De rechtbank heeft voorts terecht overwogen dat dit ook geldt voor de omstandigheid dat verlaging van de betreffende delen van de erfafscheiding, naar appellante heeft gesteld, hoge kosten met zich brengt.
2.6. De conclusie is dat de rechtbank het inleidende beroep terecht ongegrond heeft verklaard.
2.7. De Voorzitter is van oordeel dat in dit geval nader onderzoek niet kan bijdragen aan de beoordeling van de zaak en dat ook overigens geen beletsel bestaat om met toepassing van artikel 8:86, eerste lid, van de Algemene wet bestuursrecht onmiddellijk uitspraak te doen in de hoofdzaak.
2.8. Het hoger beroep is ongegrond. De aangevallen uitspraak dient te worden bevestigd.
2.9. Gelet hierop, dient het verzoek om het treffen van een voorlopige voorziening te worden afgewezen.
2.10. Voor een proceskostenveroordeling bestaat geen aanleiding.

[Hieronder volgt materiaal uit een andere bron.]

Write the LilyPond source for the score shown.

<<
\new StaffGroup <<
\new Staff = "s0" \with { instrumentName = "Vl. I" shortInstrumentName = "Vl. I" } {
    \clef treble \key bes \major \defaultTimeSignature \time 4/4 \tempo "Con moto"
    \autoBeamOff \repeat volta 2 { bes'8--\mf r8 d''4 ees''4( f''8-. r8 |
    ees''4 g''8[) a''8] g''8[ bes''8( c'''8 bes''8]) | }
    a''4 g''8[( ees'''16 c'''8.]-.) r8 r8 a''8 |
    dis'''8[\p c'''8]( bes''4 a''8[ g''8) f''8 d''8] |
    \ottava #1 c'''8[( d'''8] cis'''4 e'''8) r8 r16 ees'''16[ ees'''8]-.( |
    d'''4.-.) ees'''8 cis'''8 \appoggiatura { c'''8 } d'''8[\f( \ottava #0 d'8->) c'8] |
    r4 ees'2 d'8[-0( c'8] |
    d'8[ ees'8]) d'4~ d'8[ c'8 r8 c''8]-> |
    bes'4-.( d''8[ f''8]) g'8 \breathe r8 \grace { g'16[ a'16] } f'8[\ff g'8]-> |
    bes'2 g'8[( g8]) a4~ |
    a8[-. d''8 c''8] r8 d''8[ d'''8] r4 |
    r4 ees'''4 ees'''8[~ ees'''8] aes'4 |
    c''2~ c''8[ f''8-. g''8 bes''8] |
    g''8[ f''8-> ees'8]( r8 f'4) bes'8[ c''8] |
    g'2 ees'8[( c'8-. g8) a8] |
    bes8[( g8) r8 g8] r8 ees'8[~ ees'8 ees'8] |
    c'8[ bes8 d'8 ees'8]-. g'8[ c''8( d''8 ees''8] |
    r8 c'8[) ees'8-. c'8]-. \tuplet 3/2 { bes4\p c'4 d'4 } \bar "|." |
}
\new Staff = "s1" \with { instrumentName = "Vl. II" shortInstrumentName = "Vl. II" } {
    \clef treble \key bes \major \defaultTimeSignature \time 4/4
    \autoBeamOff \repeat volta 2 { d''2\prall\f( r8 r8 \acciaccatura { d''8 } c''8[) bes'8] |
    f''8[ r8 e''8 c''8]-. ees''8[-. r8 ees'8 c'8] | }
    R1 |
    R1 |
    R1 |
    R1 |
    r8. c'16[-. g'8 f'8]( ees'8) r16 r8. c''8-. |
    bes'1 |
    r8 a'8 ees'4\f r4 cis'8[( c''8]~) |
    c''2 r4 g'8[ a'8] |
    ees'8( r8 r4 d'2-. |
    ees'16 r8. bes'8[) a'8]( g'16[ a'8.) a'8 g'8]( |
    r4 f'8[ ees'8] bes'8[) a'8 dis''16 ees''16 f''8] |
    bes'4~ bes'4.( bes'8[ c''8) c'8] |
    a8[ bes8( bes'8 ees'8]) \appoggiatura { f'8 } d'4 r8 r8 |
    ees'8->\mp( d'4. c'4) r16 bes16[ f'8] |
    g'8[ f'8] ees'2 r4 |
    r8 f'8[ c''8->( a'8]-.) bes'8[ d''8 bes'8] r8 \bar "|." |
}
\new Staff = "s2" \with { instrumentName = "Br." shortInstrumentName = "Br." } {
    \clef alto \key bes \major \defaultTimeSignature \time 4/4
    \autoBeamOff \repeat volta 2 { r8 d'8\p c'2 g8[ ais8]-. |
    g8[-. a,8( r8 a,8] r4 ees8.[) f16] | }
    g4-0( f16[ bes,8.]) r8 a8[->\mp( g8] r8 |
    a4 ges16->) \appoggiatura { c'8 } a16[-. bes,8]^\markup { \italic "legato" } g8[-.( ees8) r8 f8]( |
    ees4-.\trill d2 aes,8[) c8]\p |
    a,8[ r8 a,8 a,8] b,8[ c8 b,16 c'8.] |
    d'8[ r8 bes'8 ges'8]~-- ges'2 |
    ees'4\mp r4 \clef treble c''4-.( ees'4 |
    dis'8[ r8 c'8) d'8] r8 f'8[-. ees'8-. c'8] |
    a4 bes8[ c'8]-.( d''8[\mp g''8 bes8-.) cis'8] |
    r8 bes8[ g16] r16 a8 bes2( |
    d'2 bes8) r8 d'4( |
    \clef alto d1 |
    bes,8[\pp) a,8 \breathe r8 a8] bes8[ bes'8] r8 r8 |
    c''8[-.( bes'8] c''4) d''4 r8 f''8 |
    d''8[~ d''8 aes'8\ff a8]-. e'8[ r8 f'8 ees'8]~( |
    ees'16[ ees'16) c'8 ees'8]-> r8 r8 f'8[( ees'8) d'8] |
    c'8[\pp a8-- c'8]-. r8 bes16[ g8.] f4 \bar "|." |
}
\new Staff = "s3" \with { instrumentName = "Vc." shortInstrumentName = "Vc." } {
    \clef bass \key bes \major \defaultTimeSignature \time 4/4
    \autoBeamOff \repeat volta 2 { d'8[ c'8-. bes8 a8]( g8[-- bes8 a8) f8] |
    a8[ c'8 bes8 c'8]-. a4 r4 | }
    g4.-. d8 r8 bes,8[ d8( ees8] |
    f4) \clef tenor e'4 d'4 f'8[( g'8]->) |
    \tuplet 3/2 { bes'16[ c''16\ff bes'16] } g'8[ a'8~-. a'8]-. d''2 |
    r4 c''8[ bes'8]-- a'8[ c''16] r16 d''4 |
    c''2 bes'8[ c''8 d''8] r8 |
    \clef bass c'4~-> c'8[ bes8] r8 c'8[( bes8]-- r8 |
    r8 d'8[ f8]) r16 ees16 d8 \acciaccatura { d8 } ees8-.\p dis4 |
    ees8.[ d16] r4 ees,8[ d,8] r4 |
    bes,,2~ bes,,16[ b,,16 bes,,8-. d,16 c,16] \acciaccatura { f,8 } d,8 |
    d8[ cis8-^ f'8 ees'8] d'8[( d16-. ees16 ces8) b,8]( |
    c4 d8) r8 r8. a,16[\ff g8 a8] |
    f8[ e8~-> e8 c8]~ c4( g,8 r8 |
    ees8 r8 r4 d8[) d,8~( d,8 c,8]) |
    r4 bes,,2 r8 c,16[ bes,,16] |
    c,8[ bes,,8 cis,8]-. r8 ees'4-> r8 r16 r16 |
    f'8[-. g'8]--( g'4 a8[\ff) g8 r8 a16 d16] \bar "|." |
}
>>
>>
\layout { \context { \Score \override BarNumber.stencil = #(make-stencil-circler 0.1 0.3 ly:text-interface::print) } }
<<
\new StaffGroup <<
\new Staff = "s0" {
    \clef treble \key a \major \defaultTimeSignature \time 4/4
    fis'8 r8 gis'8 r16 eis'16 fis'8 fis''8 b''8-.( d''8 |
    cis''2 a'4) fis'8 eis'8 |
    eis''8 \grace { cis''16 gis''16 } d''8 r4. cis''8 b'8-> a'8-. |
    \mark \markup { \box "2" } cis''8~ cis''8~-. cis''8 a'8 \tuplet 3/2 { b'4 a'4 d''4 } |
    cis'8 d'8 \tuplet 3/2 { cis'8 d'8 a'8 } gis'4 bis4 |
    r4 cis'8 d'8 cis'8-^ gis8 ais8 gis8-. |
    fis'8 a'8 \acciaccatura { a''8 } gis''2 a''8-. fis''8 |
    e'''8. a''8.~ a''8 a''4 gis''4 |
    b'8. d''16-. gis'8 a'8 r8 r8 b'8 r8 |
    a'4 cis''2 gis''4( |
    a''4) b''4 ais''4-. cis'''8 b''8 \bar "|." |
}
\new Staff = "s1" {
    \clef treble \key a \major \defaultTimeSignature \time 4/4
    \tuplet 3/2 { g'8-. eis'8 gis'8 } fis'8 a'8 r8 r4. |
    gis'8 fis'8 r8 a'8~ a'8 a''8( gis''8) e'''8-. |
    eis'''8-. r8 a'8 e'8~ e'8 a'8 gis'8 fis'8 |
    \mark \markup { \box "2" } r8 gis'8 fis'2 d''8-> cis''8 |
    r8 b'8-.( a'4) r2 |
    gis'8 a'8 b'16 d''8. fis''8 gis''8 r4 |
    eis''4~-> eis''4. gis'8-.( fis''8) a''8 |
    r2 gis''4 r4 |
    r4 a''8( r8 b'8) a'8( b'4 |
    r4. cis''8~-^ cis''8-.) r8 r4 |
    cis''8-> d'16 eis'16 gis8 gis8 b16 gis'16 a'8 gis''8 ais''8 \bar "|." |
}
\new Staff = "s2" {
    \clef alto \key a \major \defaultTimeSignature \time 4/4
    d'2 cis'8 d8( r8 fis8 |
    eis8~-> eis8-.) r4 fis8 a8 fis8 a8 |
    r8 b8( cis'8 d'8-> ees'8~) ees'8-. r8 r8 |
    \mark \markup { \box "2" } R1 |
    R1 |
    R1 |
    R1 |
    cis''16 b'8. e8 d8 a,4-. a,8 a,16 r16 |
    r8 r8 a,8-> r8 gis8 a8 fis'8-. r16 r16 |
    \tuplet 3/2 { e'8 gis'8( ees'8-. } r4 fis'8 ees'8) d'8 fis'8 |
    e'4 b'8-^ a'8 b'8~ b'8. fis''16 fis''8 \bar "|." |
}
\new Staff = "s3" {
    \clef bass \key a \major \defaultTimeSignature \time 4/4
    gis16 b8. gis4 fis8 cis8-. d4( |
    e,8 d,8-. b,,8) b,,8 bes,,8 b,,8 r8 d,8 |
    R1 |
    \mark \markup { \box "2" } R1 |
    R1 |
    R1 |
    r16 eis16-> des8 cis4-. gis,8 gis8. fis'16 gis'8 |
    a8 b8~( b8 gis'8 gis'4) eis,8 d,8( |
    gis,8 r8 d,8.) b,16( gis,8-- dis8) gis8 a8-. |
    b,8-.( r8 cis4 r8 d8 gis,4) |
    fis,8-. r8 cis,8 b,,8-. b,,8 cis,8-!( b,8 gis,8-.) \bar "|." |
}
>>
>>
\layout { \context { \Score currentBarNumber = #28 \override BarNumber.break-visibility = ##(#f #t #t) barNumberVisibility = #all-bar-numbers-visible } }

De Voorzitter van de Afdeling bestuursrechtspraak van de Raad van State
Recht doende in naam der Koningin:
I. bevestigt de aangevallen uitspraak;
II. wijst het verzoek af.
Aldus vastgesteld door mr. J.A.E. van der Does, als Voorzitter, in tegenwoordigheid van mr. E.D. Boer, ambtenaar van Staat.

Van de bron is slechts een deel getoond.